This chapter introduces the idea of discrete probability models and Bayesian learning. You'll express your opinion about plausible models by defining a prior probability distribution, you'll observe new information, and then, you'll update your opinion about the models by applying Bayes' theorem.
This chapter describes learning about a population proportion using discrete and continuous models. You'll use a beta curve to represent prior opinion about the proportion, take a sample and observe the number of successes and failures, and construct a beta posterior curve that combines both the information in the prior and in the sample. You'll then use the beta posterior curve to draw inferences about the population proportion.
This chapter introduces Bayesian learning about a population mean.
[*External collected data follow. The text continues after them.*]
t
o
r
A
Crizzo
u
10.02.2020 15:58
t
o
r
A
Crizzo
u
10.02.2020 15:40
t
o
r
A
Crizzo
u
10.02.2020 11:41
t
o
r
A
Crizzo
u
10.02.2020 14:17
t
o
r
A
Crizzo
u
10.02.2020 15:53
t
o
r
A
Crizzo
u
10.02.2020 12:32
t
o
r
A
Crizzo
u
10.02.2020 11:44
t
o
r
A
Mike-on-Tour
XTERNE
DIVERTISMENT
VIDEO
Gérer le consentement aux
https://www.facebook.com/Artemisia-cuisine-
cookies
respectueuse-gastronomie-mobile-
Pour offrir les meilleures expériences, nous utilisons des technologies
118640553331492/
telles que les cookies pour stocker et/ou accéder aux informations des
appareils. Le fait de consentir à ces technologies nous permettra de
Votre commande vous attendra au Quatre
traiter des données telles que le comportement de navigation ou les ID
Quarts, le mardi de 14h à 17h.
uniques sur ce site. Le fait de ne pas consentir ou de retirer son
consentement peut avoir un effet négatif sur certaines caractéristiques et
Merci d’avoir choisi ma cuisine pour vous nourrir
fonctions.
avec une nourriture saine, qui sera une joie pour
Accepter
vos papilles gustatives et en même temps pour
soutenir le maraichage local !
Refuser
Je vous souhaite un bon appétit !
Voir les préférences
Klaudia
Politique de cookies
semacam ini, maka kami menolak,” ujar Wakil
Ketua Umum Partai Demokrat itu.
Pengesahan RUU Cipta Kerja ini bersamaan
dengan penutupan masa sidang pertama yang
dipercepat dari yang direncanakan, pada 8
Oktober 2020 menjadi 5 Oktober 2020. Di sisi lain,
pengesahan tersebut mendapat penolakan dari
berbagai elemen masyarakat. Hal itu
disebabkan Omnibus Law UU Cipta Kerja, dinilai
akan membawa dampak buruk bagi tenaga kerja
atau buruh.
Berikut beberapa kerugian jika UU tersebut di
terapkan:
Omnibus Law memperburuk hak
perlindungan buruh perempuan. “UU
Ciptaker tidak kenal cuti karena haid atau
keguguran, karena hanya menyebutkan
You'll sample from a normal population with an unknown mean and a known standard deviation, construct a normal prior to reflect your opinion about the location of the mean before sampling, and see that the posterior distribution also has a normal form with updated values of the mean and standard deviation. You'll also get more practice drawing inferences from the posterior distribution, only this time, about a population mean.
Suppose you're interested in comparing proportions from two populations. You take a random sample from each population and you want to learn about the difference in proportions. This chapter will illustrate the use of discrete and continuous priors to do this kind of inference. You'll use a Bayesian regression approach to learn about a mean or the difference in means when the sampling standard deviation is unknown.